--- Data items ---
┄┄┄┄┄┄┄┄┄┄
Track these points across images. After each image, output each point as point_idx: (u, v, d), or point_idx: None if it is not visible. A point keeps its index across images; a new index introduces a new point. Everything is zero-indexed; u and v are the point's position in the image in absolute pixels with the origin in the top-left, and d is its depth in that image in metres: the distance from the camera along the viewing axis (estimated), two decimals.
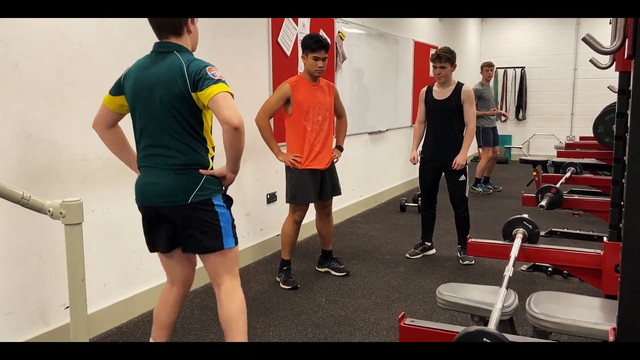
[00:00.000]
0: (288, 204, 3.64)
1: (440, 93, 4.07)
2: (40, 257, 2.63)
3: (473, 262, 4.05)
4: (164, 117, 2.05)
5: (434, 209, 4.25)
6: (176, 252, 2.25)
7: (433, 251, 4.32)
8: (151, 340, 2.38)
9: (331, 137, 3.68)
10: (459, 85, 4.05)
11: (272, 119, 3.62)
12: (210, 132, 2.17)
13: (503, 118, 7.77)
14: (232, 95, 2.00)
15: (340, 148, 3.82)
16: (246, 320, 2.22)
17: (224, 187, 2.18)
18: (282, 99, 3.48)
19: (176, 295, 2.32)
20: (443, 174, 4.11)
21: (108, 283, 3.00)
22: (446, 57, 3.94)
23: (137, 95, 2.10)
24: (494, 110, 6.74)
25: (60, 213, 1.51)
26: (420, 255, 4.25)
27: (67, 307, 2.65)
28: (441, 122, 4.06)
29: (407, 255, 4.25)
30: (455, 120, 4.02)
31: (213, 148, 2.19)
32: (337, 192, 3.75)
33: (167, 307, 2.32)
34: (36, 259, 2.62)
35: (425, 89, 4.21)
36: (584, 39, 1.34)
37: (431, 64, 4.08)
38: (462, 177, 4.02)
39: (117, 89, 2.18)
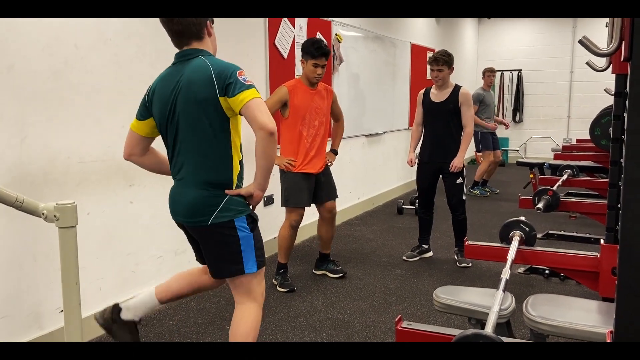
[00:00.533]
0: (284, 208, 3.62)
1: (438, 95, 4.07)
2: (35, 261, 2.62)
3: (470, 264, 4.05)
4: (189, 130, 1.96)
5: (431, 212, 4.24)
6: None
7: (430, 254, 4.32)
8: (154, 290, 2.28)
9: (326, 141, 3.68)
10: (457, 88, 4.05)
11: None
12: (240, 145, 2.05)
13: (505, 127, 7.77)
14: (263, 101, 1.94)
15: (334, 152, 3.81)
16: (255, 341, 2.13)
17: (250, 207, 2.07)
18: (279, 102, 3.46)
19: (202, 282, 2.24)
20: (441, 176, 4.10)
21: (103, 286, 2.98)
22: (443, 60, 3.95)
23: (163, 109, 2.01)
24: (494, 125, 6.72)
25: (55, 216, 1.50)
26: (417, 258, 4.24)
27: (62, 310, 2.63)
28: (439, 124, 4.06)
29: (404, 257, 4.25)
30: (452, 123, 4.02)
31: (240, 162, 2.06)
32: (333, 195, 3.71)
33: (184, 280, 2.25)
34: (31, 262, 2.60)
35: (423, 91, 4.21)
36: (580, 42, 1.34)
37: (428, 67, 4.07)
38: (460, 180, 4.02)
39: (145, 112, 2.09)
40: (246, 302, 2.09)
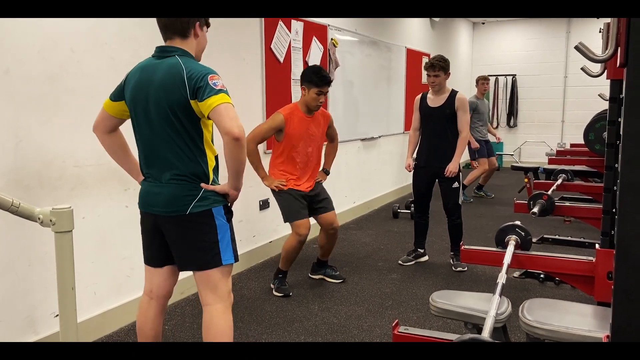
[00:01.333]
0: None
1: (434, 101, 4.08)
2: (30, 265, 2.60)
3: (466, 269, 4.05)
4: (162, 125, 2.00)
5: (427, 216, 4.25)
6: (166, 267, 2.21)
7: (426, 258, 4.32)
8: None
9: (319, 165, 3.70)
10: (453, 93, 4.06)
11: None
12: (212, 141, 2.11)
13: (496, 140, 7.77)
14: (232, 105, 1.94)
15: (326, 172, 3.81)
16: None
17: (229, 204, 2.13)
18: (274, 129, 3.44)
19: (156, 309, 2.24)
20: (437, 180, 4.11)
21: (98, 291, 2.96)
22: (440, 66, 3.96)
23: (135, 100, 2.05)
24: (477, 144, 6.63)
25: (51, 220, 1.49)
26: (413, 262, 4.24)
27: (57, 315, 2.61)
28: (435, 129, 4.07)
29: (400, 262, 4.25)
30: (449, 128, 4.03)
31: (215, 157, 2.13)
32: (330, 207, 3.67)
33: (148, 321, 2.24)
34: (26, 267, 2.58)
35: (419, 96, 4.22)
36: (576, 47, 1.34)
37: (425, 73, 4.08)
38: (456, 184, 4.03)
39: (118, 95, 2.13)
40: (213, 303, 2.09)
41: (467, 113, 4.04)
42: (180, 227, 2.04)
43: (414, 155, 4.26)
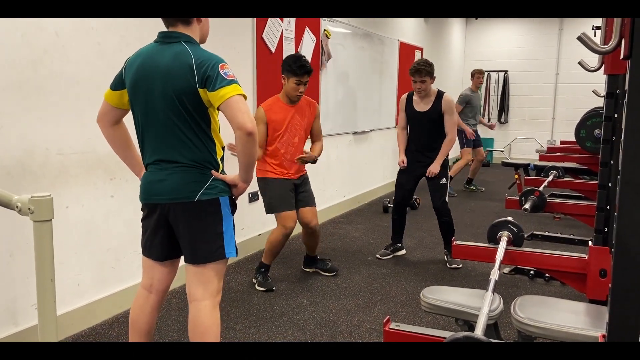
┄┄┄┄┄┄┄┄┄┄
--- Work order ---
An exact copy of the records above is needed, free of pictures.

--- Your solution ---
Track these points across images. After each image, output each point as point_idx: (u, v, d), or point_idx: None if it is not visible. A point keeps its index across images; a new index introduces a new point. Everything is zero-indexed; u and v are the point's position in the image in absolute pixels with the origin in the top-left, and d is its depth in that image in metres: the distance from the camera along the viewing axis (estimated), two decimals.
[00:00.000]
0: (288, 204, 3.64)
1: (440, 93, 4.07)
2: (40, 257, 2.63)
3: (473, 262, 4.05)
4: (164, 117, 2.05)
5: (434, 209, 4.25)
6: (176, 252, 2.25)
7: (433, 251, 4.32)
8: (151, 340, 2.38)
9: (331, 137, 3.68)
10: (459, 85, 4.05)
11: (272, 119, 3.62)
12: (210, 132, 2.17)
13: (503, 118, 7.77)
14: (232, 95, 2.00)
15: (340, 148, 3.82)
16: (246, 320, 2.22)
17: (224, 187, 2.18)
18: (282, 99, 3.48)
19: (176, 295, 2.32)
20: (443, 174, 4.11)
21: (108, 283, 3.00)
22: (446, 57, 3.94)
23: (137, 95, 2.10)
24: (494, 110, 6.74)
25: (60, 213, 1.51)
26: (420, 255, 4.25)
27: (67, 307, 2.65)
28: (441, 122, 4.06)
29: (407, 255, 4.25)
30: (455, 120, 4.02)
31: (213, 148, 2.19)
32: (337, 192, 3.75)
33: (167, 307, 2.32)
34: (36, 259, 2.62)
35: (425, 89, 4.21)
36: (584, 39, 1.34)
37: (431, 64, 4.08)
38: (462, 177, 4.02)
39: (117, 89, 2.18)
[00:00.533]
0: (284, 208, 3.62)
1: (438, 95, 4.07)
2: (35, 261, 2.62)
3: (470, 264, 4.05)
4: (189, 130, 1.96)
5: (431, 212, 4.24)
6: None
7: (430, 254, 4.32)
8: (154, 290, 2.28)
9: (326, 141, 3.68)
10: (457, 88, 4.05)
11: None
12: (240, 145, 2.05)
13: (505, 127, 7.77)
14: (263, 101, 1.94)
15: (334, 152, 3.81)
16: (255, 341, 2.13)
17: (250, 207, 2.07)
18: (279, 102, 3.46)
19: (202, 282, 2.24)
20: (441, 176, 4.10)
21: (103, 286, 2.98)
22: (443, 60, 3.95)
23: (163, 109, 2.01)
24: (494, 125, 6.72)
25: (55, 216, 1.50)
26: (417, 258, 4.24)
27: (62, 310, 2.63)
28: (439, 124, 4.06)
29: (404, 257, 4.25)
30: (452, 123, 4.02)
31: (240, 162, 2.06)
32: (333, 195, 3.71)
33: (184, 280, 2.25)
34: (31, 262, 2.60)
35: (423, 91, 4.21)
36: (580, 42, 1.34)
37: (428, 67, 4.07)
38: (460, 180, 4.02)
39: (145, 112, 2.09)
40: (246, 302, 2.09)
[00:01.333]
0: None
1: (434, 101, 4.08)
2: (30, 265, 2.60)
3: (466, 269, 4.05)
4: (162, 125, 2.00)
5: (427, 216, 4.25)
6: (166, 267, 2.21)
7: (426, 258, 4.32)
8: None
9: (319, 165, 3.70)
10: (453, 93, 4.06)
11: None
12: (212, 141, 2.11)
13: (496, 140, 7.77)
14: (232, 105, 1.94)
15: (326, 172, 3.81)
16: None
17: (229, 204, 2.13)
18: (274, 129, 3.44)
19: (156, 309, 2.24)
20: (437, 180, 4.11)
21: (98, 291, 2.96)
22: (440, 66, 3.96)
23: (135, 100, 2.05)
24: (477, 144, 6.63)
25: (51, 220, 1.49)
26: (413, 262, 4.24)
27: (57, 315, 2.61)
28: (435, 129, 4.07)
29: (400, 262, 4.25)
30: (449, 128, 4.03)
31: (215, 157, 2.13)
32: (330, 207, 3.67)
33: (148, 321, 2.24)
34: (26, 267, 2.58)
35: (419, 96, 4.22)
36: (576, 47, 1.34)
37: (425, 73, 4.08)
38: (456, 184, 4.03)
39: (118, 95, 2.13)
40: (213, 303, 2.09)
41: (467, 113, 4.04)
42: (180, 227, 2.04)
43: (414, 155, 4.26)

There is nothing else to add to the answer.